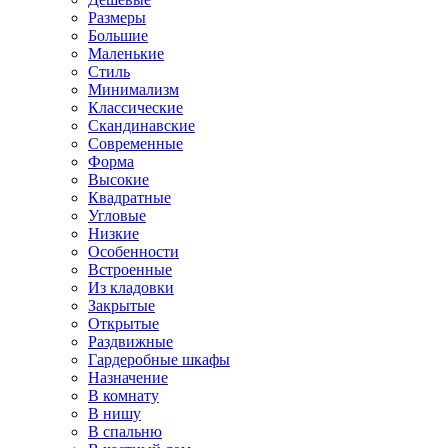
Размеры
Большие
Маленькие
Стиль
Минимализм
Классические
Скандинавские
Современные
Форма
Высокие
Квадратные
Угловые
Низкие
Особенности
Встроенные
Из кладовки
Закрытые
Открытые
Раздвижные
Гардеробные шкафы
Назначение
В комнату
В нишу
В спальню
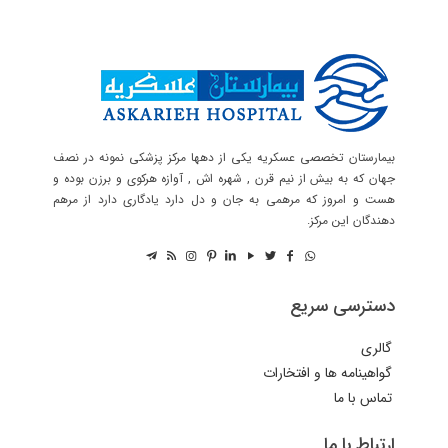
بیمارستان تخصصی عسکریه یکی از دهها مرکز پزشکی نمونه در نصف
جهان که به بیش از نیم قرن , شهره اش , آوازه هرکوی و برزن بوده و
هست و امروز که مرهمی به جان و دل دارد یادگاری دارد از مرهم
دهندگان این مرکز.
دسترسی سریع
گالری
گواهینامه ها و افتخارات
تماس با ما
ارتباط با ما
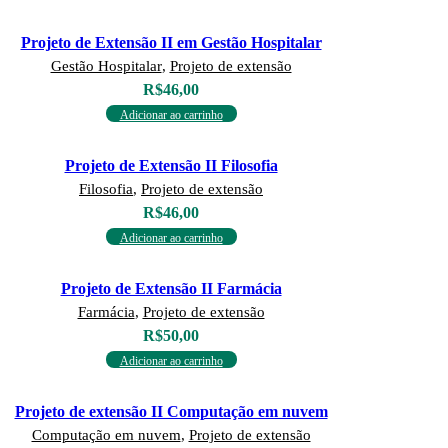
Projeto de Extensão II em Gestão Hospitalar
Gestão Hospitalar
,
Projeto de extensão
R$
46,00
Adicionar ao carrinho
Projeto de Extensão II Filosofia
Filosofia
,
Projeto de extensão
R$
46,00
Adicionar ao carrinho
Projeto de Extensão II Farmácia
Farmácia
,
Projeto de extensão
R$
50,00
Adicionar ao carrinho
Projeto de extensão II Computação em nuvem
Computação em nuvem
,
Projeto de extensão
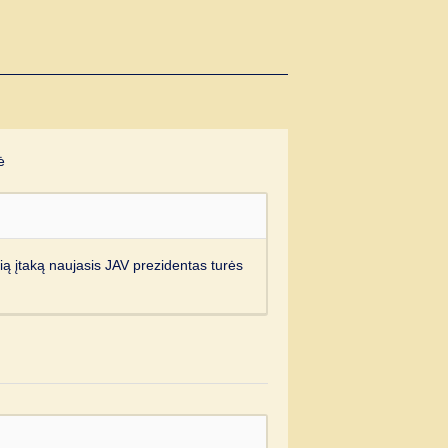
ė
ią įtaką naujasis JAV prezidentas turės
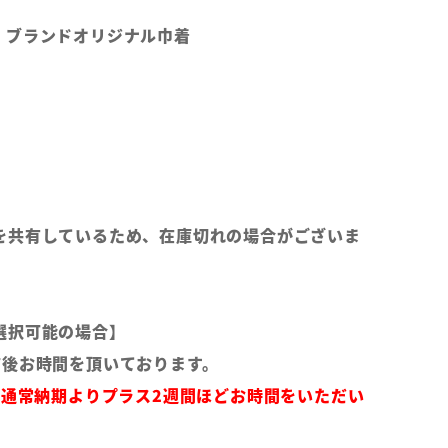
、ブランドオリジナル巾着
を共有しているため、在庫切れの場合がございま
選択可能の場合】
前後お時間を頂いております。
は通常納期よりプラス2週間ほどお時間をいただい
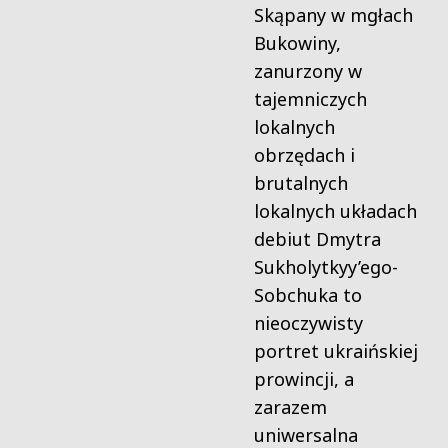
Skąpany w mgłach
Bukowiny,
zanurzony w
tajemniczych
lokalnych
obrzędach i
brutalnych
lokalnych układach
debiut Dmytra
Sukholytkyy’ego-
Sobchuka to
nieoczywisty
portret ukraińskiej
prowincji, a
zarazem
uniwersalna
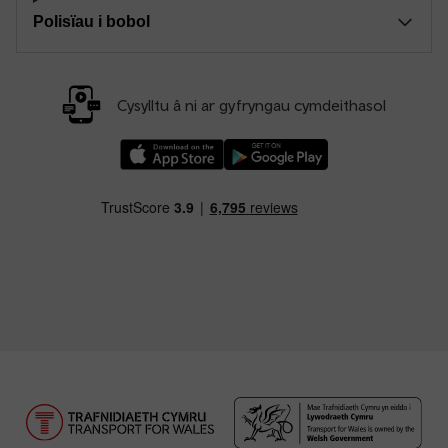
Polisïau i bobol
Cysylltu â ni ar gyfryngau cymdeithasol
Llwythwch Ap TfW Rail i lawr o’r Apple App St
Llwythwch Ap TfW Rail i lawr o’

#####

Copy out the preceding entries without a single change, leaving out the pictures.

§ ANSWER FOR THE TASK:
Размеры
Большие
Маленькие
Стиль
Минимализм
Классические
Скандинавские
Современные
Форма
Высокие
Квадратные
Угловые
Низкие
Особенности
Встроенные
Из кладовки
Закрытые
Открытые
Раздвижные
Гардеробные шкафы
Назначение
В комнату
В нишу
В спальню
بیمارستان تخصصی عسکریه یکی از دهها مرکز پزشکی نمونه در نصف
جهان که به بیش از نیم قرن , شهره اش , آوازه هرکوی و برزن بوده و
هست و امروز که مرهمی به جان و دل دارد یادگاری دارد از مرهم
دهندگان این مرکز.
دسترسی سریع
گالری
گواهینامه ها و افتخارات
تماس با ما
ارتباط با ما
Projeto de Extensão II em Gestão Hospitalar
Gestão Hospitalar
,
Projeto de extensão
R$
46,00
Adicionar ao carrinho
Projeto de Extensão II Filosofia
Filosofia
,
Projeto de extensão
R$
46,00
Adicionar ao carrinho
Projeto de Extensão II Farmácia
Farmácia
,
Projeto de extensão
R$
50,00
Adicionar ao carrinho
Projeto de extensão II Computação em nuvem
Computação em nuvem
,
Projeto de extensão
ė
ią įtaką naujasis JAV prezidentas turės
、ブランドオリジナル巾着
を共有しているため、在庫切れの場合がございま
選択可能の場合】
前後お時間を頂いております。
は通常納期よりプラス2週間ほどお時間をいただい
Skąpany w mgłach
Bukowiny,
zanurzony w
tajemniczych
lokalnych
obrzędach i
brutalnych
lokalnych układach
debiut Dmytra
Sukholytkyy’ego-
Sobchuka to
nieoczywisty
portret ukraińskiej
prowincji, a
zarazem
uniwersalna
Polisïau i bobol
Cysylltu â ni ar gyfryngau cymdeithasol
Llwythwch Ap TfW Rail i lawr o’r Apple App St
Llwythwch Ap TfW Rail i lawr o’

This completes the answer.